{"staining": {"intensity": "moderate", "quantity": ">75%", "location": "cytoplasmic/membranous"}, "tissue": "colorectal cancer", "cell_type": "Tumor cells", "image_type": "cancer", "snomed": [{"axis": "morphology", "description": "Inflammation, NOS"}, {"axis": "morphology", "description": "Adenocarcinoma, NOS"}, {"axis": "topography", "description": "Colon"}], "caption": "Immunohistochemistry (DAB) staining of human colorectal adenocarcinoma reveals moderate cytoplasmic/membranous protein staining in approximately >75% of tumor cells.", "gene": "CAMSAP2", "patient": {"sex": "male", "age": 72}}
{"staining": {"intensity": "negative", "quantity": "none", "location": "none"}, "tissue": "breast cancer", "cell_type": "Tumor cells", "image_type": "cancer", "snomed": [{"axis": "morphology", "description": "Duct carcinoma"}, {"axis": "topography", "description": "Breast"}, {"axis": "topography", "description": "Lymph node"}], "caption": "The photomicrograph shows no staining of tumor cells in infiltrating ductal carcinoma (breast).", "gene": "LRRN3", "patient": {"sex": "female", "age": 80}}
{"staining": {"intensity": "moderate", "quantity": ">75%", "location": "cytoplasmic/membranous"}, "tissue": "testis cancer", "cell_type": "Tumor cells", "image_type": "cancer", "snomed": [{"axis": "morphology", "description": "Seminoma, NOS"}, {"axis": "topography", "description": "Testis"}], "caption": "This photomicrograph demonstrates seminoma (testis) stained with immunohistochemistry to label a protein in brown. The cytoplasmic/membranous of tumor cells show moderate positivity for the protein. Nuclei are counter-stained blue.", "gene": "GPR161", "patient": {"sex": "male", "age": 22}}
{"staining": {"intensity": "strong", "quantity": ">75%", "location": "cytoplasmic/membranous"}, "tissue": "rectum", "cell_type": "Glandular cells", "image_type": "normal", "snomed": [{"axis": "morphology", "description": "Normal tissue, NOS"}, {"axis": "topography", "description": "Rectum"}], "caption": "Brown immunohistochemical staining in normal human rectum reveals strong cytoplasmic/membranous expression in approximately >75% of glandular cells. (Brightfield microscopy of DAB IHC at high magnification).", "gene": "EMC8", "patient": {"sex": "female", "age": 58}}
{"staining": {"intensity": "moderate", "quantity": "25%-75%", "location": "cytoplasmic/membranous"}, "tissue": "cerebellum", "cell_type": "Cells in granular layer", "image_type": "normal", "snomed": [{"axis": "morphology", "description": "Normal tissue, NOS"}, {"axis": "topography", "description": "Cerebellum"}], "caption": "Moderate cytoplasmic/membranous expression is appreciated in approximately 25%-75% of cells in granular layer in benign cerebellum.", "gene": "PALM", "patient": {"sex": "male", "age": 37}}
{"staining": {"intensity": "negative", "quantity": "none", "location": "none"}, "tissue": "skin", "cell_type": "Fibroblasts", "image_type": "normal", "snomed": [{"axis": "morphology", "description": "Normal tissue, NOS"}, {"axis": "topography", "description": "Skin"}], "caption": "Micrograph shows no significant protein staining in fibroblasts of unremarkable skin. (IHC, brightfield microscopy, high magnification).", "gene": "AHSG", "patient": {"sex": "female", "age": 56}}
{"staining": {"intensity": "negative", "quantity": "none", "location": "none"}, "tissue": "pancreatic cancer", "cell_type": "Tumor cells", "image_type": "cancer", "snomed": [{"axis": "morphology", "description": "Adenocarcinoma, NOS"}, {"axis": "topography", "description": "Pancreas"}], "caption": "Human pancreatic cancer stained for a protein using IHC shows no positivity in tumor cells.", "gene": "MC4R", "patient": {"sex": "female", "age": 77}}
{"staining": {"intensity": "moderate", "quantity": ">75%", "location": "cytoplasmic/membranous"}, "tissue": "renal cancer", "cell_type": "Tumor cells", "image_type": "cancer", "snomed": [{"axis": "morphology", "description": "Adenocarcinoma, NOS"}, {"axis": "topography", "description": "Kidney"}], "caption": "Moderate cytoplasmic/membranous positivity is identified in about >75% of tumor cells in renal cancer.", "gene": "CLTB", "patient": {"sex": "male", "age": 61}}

------------------------------

**Task goal**
What the task asks for is a word-for-word repeat of the lines above, from the first through the one containing "photomicrograph shows no".

**Result of the exercise**
{"staining": {"intensity": "moderate", "quantity": ">75%", "location": "cytoplasmic/membranous"}, "tissue": "colorectal cancer", "cell_type": "Tumor cells", "image_type": "cancer", "snomed": [{"axis": "morphology", "description": "Inflammation, NOS"}, {"axis": "morphology", "description": "Adenocarcinoma, NOS"}, {"axis": "topography", "description": "Colon"}], "caption": "Immunohistochemistry (DAB) staining of human colorectal adenocarcinoma reveals moderate cytoplasmic/membranous protein staining in approximately >75% of tumor cells.", "gene": "CAMSAP2", "patient": {"sex": "male", "age": 72}}
{"staining": {"intensity": "negative", "quantity": "none", "location": "none"}, "tissue": "breast cancer", "cell_type": "Tumor cells", "image_type": "cancer", "snomed": [{"axis": "morphology", "description": "Duct carcinoma"}, {"axis": "topography", "description": "Breast"}, {"axis": "topography", "description": "Lymph node"}], "caption": "The photomicrograph shows no staining of tumor cells in infiltrating ductal carcinoma (breast).", "gene": "LRRN3", "patient": {"sex": "female", "age": 80}}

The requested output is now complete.